Time Complexity: The time complexity of this solution is O(m * n), where ‘m’ is the number of rows in the input matrix and ‘n’ is the number of columns. Here’s a breakdown of the time complexity:

  1. Creating the pacific_reachable and atlantic_reachable matrices with dimensions m x n takes O(m * n) time.

  2. Initiating Depth-First Search (DFS) from the edges of the island takes O(m * n) time because it processes each cell once.

  3. The DFS function visits each cell at most once, and its time complexity is O(1) for each cell. The number of cells visited by the DFS in the worst case is m * n.

  4. The final step of identifying and appending cells to the result list takes O(m * n) time in the worst case.

Overall, the time complexity is dominated by the DFS and is O(m * n).

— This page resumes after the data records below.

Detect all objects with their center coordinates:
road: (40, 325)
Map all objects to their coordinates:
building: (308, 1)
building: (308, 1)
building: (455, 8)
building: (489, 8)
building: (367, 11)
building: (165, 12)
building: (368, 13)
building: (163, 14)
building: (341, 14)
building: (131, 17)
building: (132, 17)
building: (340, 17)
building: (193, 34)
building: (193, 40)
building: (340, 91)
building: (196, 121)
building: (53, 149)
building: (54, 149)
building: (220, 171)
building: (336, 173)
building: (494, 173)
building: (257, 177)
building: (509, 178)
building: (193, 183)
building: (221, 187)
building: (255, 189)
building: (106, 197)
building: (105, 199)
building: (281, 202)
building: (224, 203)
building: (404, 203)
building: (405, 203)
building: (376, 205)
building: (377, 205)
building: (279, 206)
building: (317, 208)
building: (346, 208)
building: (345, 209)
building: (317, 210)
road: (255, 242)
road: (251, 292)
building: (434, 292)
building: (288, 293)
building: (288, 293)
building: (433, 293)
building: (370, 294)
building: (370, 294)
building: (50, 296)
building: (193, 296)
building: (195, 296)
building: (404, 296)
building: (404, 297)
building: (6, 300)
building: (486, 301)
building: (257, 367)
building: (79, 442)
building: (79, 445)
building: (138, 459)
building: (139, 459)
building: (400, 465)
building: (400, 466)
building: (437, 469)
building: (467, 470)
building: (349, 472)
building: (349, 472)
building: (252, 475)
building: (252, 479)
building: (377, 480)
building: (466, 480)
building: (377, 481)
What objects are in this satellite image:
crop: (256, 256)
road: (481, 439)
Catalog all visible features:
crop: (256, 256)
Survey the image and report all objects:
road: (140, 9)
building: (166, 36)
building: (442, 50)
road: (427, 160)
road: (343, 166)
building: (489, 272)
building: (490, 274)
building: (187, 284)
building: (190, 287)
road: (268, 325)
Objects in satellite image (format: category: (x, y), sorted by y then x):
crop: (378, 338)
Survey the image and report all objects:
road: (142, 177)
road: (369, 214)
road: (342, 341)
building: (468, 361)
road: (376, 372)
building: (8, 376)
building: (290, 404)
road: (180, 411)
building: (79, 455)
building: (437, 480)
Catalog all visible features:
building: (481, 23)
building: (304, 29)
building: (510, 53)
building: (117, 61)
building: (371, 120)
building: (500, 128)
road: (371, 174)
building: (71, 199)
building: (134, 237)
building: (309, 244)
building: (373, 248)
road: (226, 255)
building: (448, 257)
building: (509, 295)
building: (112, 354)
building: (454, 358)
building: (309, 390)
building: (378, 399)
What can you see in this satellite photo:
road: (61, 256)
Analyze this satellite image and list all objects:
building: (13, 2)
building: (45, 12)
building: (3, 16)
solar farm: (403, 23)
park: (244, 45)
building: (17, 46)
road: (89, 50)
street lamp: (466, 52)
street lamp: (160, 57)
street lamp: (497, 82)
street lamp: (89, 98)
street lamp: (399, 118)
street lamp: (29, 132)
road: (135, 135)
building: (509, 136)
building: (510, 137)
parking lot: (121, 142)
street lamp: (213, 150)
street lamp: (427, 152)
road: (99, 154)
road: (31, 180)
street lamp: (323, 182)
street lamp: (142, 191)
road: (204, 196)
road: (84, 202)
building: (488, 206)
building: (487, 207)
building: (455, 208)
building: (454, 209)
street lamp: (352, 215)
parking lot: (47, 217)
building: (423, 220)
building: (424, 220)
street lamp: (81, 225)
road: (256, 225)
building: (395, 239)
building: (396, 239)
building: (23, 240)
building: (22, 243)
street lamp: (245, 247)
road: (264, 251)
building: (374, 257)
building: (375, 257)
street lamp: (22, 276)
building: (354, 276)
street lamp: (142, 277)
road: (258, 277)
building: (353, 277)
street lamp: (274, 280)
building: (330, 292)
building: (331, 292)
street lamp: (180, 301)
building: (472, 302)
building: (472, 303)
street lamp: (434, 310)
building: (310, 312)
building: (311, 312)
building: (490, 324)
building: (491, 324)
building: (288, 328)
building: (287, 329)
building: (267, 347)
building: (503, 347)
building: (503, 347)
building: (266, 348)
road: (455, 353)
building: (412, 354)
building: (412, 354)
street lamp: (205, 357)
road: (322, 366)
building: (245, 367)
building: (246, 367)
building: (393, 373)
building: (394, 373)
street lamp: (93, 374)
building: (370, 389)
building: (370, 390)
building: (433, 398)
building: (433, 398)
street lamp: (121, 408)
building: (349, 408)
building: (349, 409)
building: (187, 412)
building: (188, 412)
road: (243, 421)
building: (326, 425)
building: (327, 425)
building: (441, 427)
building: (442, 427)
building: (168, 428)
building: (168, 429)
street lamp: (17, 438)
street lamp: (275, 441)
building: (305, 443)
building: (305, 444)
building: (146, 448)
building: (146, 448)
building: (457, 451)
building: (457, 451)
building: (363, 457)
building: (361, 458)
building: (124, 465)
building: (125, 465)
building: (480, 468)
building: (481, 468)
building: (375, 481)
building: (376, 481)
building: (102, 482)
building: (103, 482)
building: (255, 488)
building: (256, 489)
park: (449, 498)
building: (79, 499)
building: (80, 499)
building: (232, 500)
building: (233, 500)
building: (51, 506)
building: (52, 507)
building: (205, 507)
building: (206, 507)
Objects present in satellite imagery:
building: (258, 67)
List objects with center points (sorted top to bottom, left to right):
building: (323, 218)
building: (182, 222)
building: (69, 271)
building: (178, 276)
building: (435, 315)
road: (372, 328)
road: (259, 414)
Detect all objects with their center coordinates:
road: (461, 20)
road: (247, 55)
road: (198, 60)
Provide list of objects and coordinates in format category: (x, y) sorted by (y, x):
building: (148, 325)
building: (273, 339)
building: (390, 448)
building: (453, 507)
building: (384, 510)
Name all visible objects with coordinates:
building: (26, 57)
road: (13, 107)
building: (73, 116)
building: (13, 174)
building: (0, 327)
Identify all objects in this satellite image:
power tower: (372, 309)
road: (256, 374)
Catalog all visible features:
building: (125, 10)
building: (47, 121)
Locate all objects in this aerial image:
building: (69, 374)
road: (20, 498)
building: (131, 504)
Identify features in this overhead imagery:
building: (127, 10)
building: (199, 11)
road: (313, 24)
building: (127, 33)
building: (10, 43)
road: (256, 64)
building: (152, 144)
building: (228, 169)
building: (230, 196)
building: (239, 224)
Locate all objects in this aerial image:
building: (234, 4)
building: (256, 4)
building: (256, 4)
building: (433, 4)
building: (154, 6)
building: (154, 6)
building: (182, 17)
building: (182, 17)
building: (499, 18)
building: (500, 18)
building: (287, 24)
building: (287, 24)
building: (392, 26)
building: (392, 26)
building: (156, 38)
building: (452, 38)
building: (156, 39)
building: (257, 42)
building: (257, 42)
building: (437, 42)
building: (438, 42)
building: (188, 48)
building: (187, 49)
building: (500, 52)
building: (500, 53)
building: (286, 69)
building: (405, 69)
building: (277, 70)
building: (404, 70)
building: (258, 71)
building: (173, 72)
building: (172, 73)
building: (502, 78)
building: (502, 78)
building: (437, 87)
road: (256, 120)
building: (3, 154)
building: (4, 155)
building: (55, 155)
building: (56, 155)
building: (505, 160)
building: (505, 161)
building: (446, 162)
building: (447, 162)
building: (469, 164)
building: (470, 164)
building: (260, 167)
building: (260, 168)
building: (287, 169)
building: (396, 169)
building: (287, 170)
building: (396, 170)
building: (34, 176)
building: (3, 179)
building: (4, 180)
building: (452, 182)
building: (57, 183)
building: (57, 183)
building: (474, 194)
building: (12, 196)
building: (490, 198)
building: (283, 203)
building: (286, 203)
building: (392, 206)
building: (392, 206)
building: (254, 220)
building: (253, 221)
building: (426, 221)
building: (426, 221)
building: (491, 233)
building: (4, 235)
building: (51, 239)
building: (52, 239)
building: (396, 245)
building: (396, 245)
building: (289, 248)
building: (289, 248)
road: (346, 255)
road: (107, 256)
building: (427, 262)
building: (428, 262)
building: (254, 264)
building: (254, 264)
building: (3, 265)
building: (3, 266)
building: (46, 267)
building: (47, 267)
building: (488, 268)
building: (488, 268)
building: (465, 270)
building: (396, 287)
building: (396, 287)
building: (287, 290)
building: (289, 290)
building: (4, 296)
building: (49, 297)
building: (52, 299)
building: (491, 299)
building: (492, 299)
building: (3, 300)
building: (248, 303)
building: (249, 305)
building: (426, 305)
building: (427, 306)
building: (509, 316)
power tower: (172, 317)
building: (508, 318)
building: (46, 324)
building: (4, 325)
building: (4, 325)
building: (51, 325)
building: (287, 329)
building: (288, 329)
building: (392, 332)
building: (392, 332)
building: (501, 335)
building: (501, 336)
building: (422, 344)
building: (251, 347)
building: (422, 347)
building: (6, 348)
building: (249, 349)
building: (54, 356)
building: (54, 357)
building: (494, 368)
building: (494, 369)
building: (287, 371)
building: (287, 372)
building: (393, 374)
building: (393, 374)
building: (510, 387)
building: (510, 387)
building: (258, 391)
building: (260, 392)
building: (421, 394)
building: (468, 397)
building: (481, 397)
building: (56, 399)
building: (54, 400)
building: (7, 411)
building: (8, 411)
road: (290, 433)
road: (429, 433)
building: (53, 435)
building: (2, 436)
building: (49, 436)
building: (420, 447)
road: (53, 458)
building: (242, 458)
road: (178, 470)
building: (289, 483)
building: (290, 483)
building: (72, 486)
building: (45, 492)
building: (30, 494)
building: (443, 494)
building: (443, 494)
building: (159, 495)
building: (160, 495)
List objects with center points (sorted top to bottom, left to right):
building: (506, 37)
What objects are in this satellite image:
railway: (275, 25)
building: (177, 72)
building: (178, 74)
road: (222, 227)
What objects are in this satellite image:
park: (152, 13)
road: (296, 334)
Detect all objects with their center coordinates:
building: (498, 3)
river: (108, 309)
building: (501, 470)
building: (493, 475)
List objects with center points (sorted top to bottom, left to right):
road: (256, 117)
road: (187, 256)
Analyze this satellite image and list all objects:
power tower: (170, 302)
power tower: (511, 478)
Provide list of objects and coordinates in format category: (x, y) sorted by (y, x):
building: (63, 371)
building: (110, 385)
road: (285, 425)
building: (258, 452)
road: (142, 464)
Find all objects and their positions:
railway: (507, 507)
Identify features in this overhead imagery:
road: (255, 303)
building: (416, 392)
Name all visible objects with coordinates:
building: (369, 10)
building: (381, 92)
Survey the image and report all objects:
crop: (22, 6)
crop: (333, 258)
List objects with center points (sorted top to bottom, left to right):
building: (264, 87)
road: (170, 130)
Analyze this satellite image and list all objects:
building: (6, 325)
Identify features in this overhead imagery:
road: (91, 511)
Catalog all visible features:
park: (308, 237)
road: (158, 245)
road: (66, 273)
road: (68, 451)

Space Complexity: The space complexity of this solution is also O(m * n). Here’s how the space is used:

  1. Two boolean matrices, pacific_reachable and atlantic_reachable, are created with dimensions m x n. Each matrix takes O(m * n) space, resulting in O(2 * m * n) space usage.

  2. The depth-first search (DFS) stack space during the recursive calls can go as deep as the diagonal of the grid, which is at most min(m, n). This additional space for the call stack is relatively small compared to the boolean matrices and can be considered O(min(m, n)).

  3. The result list stores the grid coordinates, and its size is determined by the number of cells that can flow to both oceans. In the worst case, this list can contain all m * n cells, so it takes O(m * n) space.

The overall space complexity is the sum of these components, which is O(m * n) + O(min(m, n)) + O(m * n). In big O notation, we can simplify this to O(m * n).

Challenging Exercises:#

  1. Optimization Challenge: Modify the algorithm to find the maximum flow of water from any cell to both the Pacific and Atlantic Oceans. In other words, find the cell(s) that can send the most water to both oceans.

  2. Efficiency Challenge: Optimize the time and space complexity of the algorithm while maintaining correctness. Aim to reduce both time and space complexity as much as possible.